Business Mauritius envisage-t-il d’aller vers une injonction si le ministère maintient les règlements tels qu’ils sont ?

Je suis optimiste et je suis sûr que nous allons trouver une solution.

Business Mauritius est toujours restée apolitique"

Le ministre a également déclaré que certains membres de BM sont proches de l’opposition et qu’ils ont un « hidden agenda », surtout à l’approche des élections générales. Vos commentaires ?
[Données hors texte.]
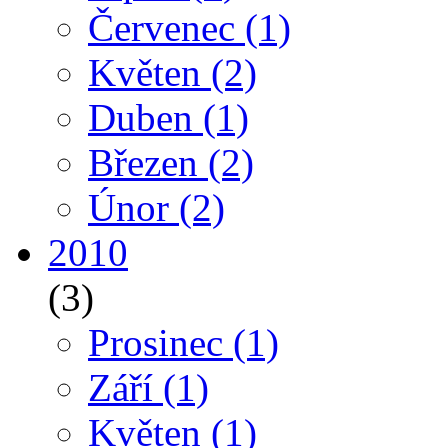
Červenec
(1)
Květen
(2)
Duben
(1)
Březen
(2)
Únor
(2)
2010
(3)
Prosinec
(1)
Září
(1)
Květen
(1)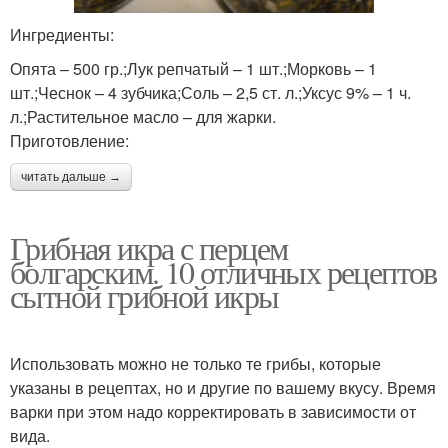
Ингредиенты:
Опята – 500 гр.;Лук репчатый – 1 шт.;Морковь – 1
шт.;Чеснок – 4 зубчика;Соль – 2,5 ст. л.;Уксус 9% – 1 ч.
л.;Растительное масло – для жарки.
Приготовление:
читать дальше →
Грибная икра с перцем
болгарским. 10 отличных рецептов
сытной грибной икры
Использовать можно не только те грибы, которые
указаны в рецептах, но и другие по вашему вкусу. Время
варки при этом надо корректировать в зависимости от
вида.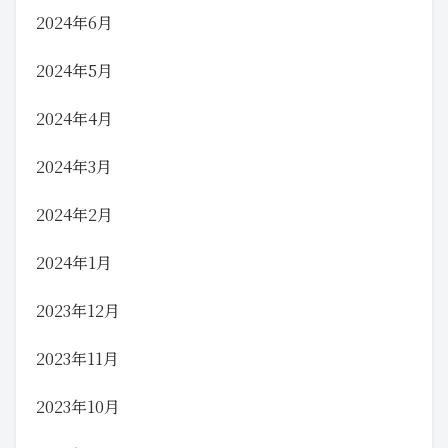
2024年6月
2024年5月
2024年4月
2024年3月
2024年2月
2024年1月
2023年12月
2023年11月
2023年10月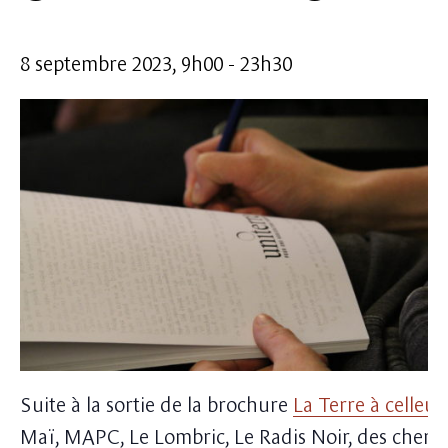
8 septembre 2023, 9h00
-
23h30
Suite à la sortie de la brochure
La Terre à celleux
Maï, MAPC, Le Lombric, Le Radis Noir, des cherch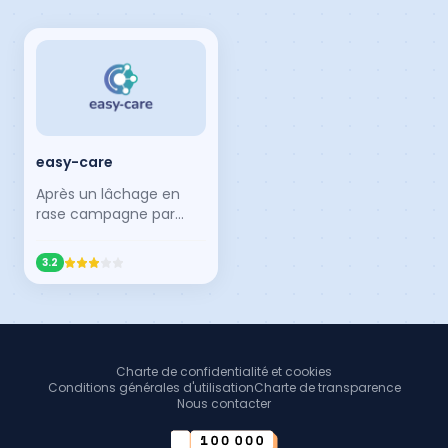
easy-care
Après un lâchage en
rase campagne par
Orisha, easy-care est
bien repris en mains par
3.2
sa maison-mère
Calimed et propose
désormais un logiciel
bien assemblé avec un
soupçon d'IA dedans.
Charte de confidentialité et cookies
Conditions générales d'utilisation
Charte de transparence
Nous contacter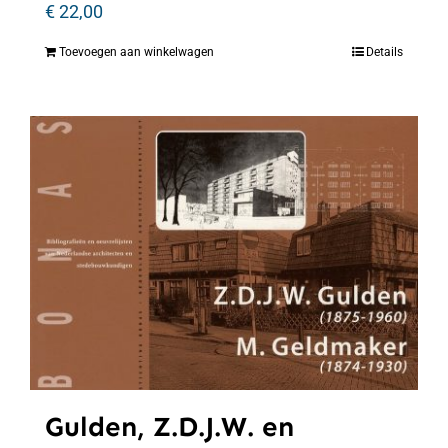
€
22,00
Toevoegen aan winkelwagen
Details
Gulden, Z.D.J.W. en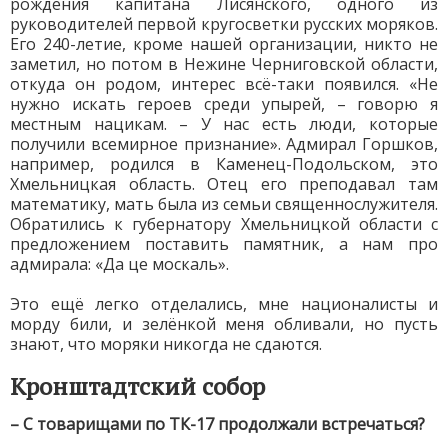
рождения капитана Лисянского, одного из
руководителей первой кругосветки русских моряков.
Его 240-летие, кроме нашей организации, никто не
заметил, но потом в Нежине Черниговской области,
откуда он родом, интерес всё-таки появился. «Не
нужно искать героев среди упырей, – говорю я
местным нацикам. – У нас есть люди, которые
получили всемирное признание». Адмирал Горшков,
например, родился в Каменец-Подольском, это
Хмельницкая область. Отец его преподавал там
математику, мать была из семьи священнослужителя.
Обратились к губернатору Хмельницкой области с
предложением поставить памятник, а нам про
адмирала: «Да це москаль».
Это ещё легко отделались, мне националисты и
морду били, и зелёнкой меня обливали, но пусть
знают, что моряки никогда не сдаются.
Кронштадтский собор
– С товарищами по ТК-17 продолжали встречаться?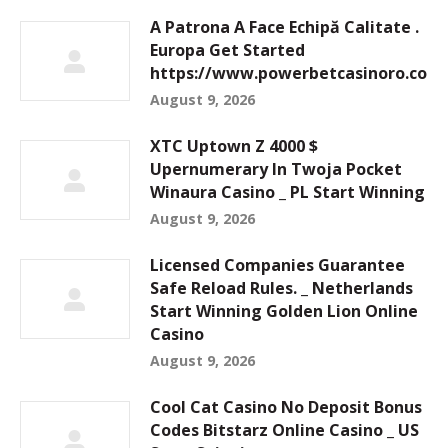
A Patrona A Face Echipă Calitate .
Europa Get Started
https://www.powerbetcasinoro.com
August 9, 2026
XTC Uptown Z 4000 $
Upernumerary In Twoja Pocket
Winaura Casino _ PL Start Winning
August 9, 2026
Licensed Companies Guarantee
Safe Reload Rules. _ Netherlands
Start Winning Golden Lion Online
Casino
August 9, 2026
Cool Cat Casino No Deposit Bonus
Codes Bitstarz Online Casino _ US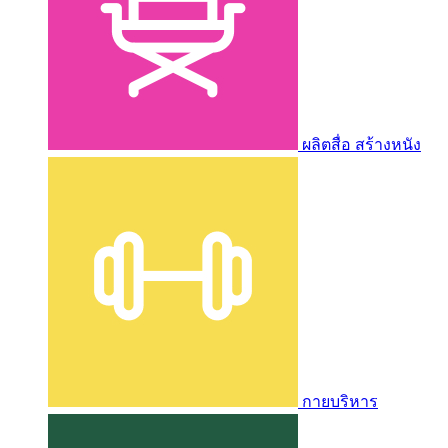
ผลิตสื่อ สร้างหนัง
กายบริหาร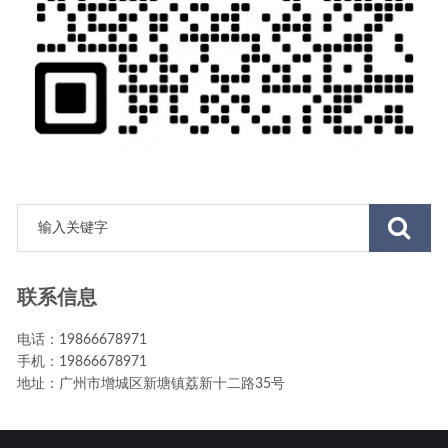
联系信息
电话：19866678971
手机：19866678971
地址：广州市增城区新塘镇荔新十二路35号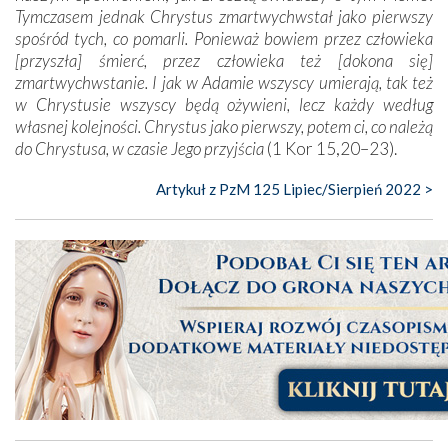
Tymczasem jednak Chrystus zmartwychwstał jako pierwszy
spośród tych, co pomarli. Ponieważ bowiem przez człowieka
[przyszła] śmierć, przez człowieka też [dokona się]
zmartwychwstanie. I jak w Adamie wszyscy umierają, tak też
w Chrystusie wszyscy będą ożywieni, lecz każdy według
własnej kolejności. Chrystus jako pierwszy, potem ci, co należą
do Chrystusa, w czasie Jego przyjścia
(1 Kor 15,20–23).
Artykuł z PzM 125 Lipiec/Sierpień 2022 >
Cela m’attriste énormément. Business Mauritius est une institution qui existe depuis des années et est toujours restée apolitique. Les représentants du conseil d’administration ne se sont jamais ingérés dans la politique. Depuis l’annonce sur la relativité salariale, nous n’avons jamais changé notre position. Tout ce que nous demandons est de trouver une solution qui ne crée pas de mauvais précédents. Ainsi, la question d’être proche de la politique ne se pose pas.

Soodesh Callichurn affirme que certaines entreprises ont déjà fait le nécessaire pour augmenter les salaires. Confirmez-vous cela, et est-ce qu’elles sont membres de Business Mauritius ?
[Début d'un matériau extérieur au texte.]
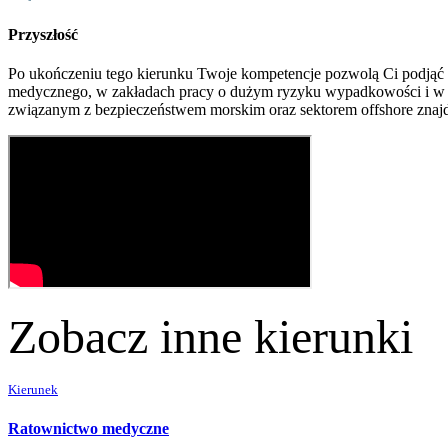
Przyszłość
Po ukończeniu tego kierunku Twoje kompetencje pozwolą Ci podjąć p
medycznego, w zakładach pracy o dużym ryzyku wypadkowości i w sp
związanym z bezpieczeństwem morskim oraz sektorem offshore znajdz
Zobacz inne kierunki
Kierunek
Ratownictwo medyczne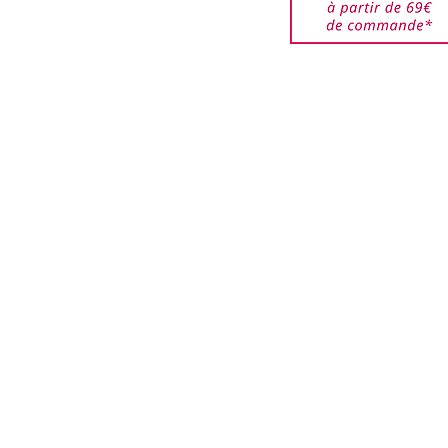
ort (expédition et
 restent à la charge du
êtes responsable des
jusqu'à ce qu'elles
ar nos services. Veuillez
de bien emballer les
urnés pour éviter que ces
i que les boîtes ne soient
.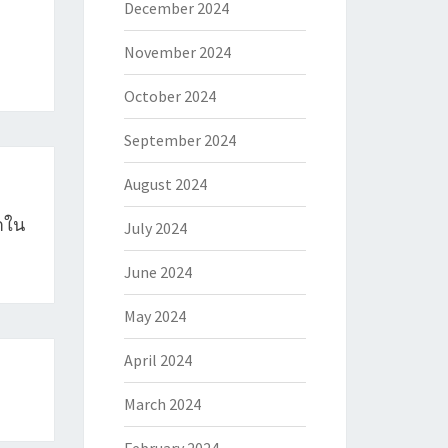
December 2024
November 2024
October 2024
September 2024
August 2024
าใน
July 2024
June 2024
May 2024
April 2024
March 2024
February 2024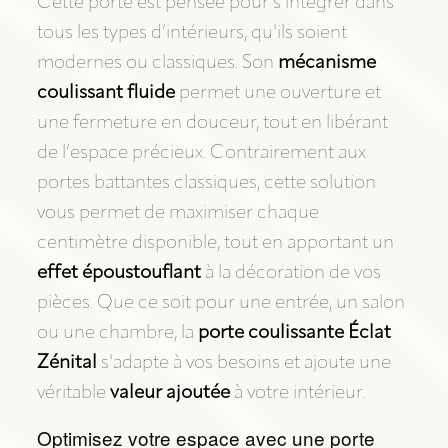
Cette porte est pensée pour s'intégrer dans
tous les types d’intérieurs, qu'ils soient
modernes ou classiques. Son
mécanisme
coulissant fluide
permet une ouverture et
une fermeture en douceur, tout en libérant
de l’espace précieux. Contrairement aux
portes battantes classiques, cette solution
vous permet de maximiser chaque
centimètre disponible, tout en apportant un
effet époustouflant
à la décoration de vos
pièces. Que ce soit pour une entrée, un salon
ou une chambre, la
porte coulissante Éclat
Zénital
s'adapte à vos besoins et ajoute une
véritable
valeur ajoutée
à votre intérieur.
Optimisez votre espace avec une porte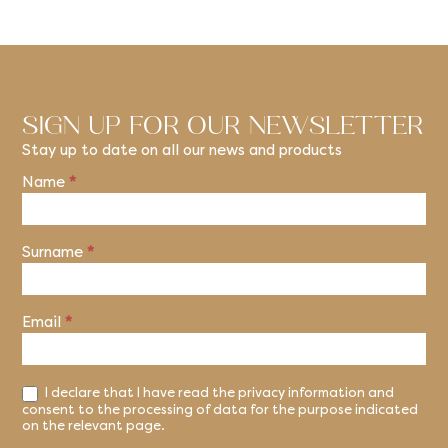
SIGN UP FOR OUR NEWSLETTER
Stay up to date on all our news and products
Name
*
Newsletter
Surname
*
Email
*
I declare that I have read the privacy information and
consent to the processing of data for the purpose indicated
on the relevant page.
Je sais que certaines entreprises ont réajusté, mais je ne suis pas au courant si elles sont membres de Business Mauritius. Je profite de cette occasion pour parler de la philosophie de la rémunération auprès de la majorité de nos membres. Quand le salaire minimum a été récemment annoncé, nous n’avons jamais été contre. D’ailleurs, j’estime que c’est une bonne chose, car cela aidera l’économie à progresser. Par ailleurs, avec l’inflation qui a grimpé suite aux conséquences de la Covid-19 et de la guerre en Ukraine, le secteur privé a été le premier à fournir des « bons alimentaires » à ses employés, car nous sommes conscients de leur bien-être. À cette époque, beaucoup d’entreprises avaient augmenté les salaires jusqu’à Rs 15 000, qui est devenu le salaire minimum par la suite. Donc, pour nous, ce n’est pas une question de vouloir payer ou non, mais plutôt que les procédures doivent être correctement respectées. Aujourd’hui, cela concerne les salaires, mais demain cela pourrait concerner des permis, entre autres. Il est bon de faire ressortir aussi que la plupart des entreprises dans le secteur privé récompensent les employés beaucoup plus que le salaire minimum, non seulement en termes de salaires mais également en termes de bénéfices.
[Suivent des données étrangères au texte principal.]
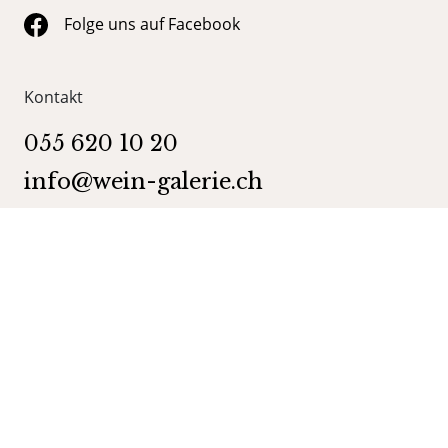
Folge uns auf Facebook
Kontakt
055 620 10 20
info@wein-galerie.ch
WEIN GALERIE Schmerikon
Obergasse 35
8716 Schmerikon
Kategorien
Shop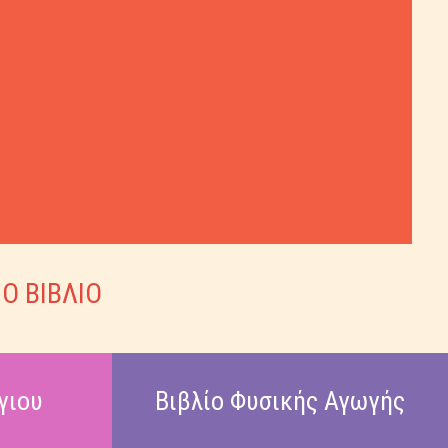
Ο ΒΙΒΛΙΟ
γιου
Βιβλίο Φυσικής Αγωγής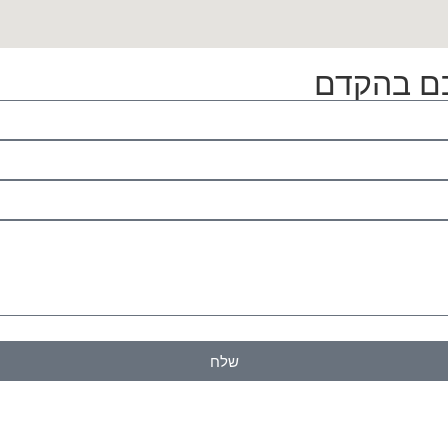
כם בהקדם
רת קשר ולדיוור ישיר, בהתאם ל־
תנאי השימוש והפרטיות
באתר. 
שלח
La Confédération des travailleurs des secteurs public et privé (CTSP) brandit la menace d’une grève si Business Mauritius maintient sa position. Cela vous préoccupe-t-il ?

C’est dommage d’avoir des menaces de grève. Tout ce que nous demandons, c’est que tous les changements soient effectués de manière légale. Le secteur privé ne peut pas avancer sans les employés, et le pays ne peut pas progresser sans le secteur privé. Nous devons donc travailler tous ensemble avec les institutions, le gouvernement et les employés.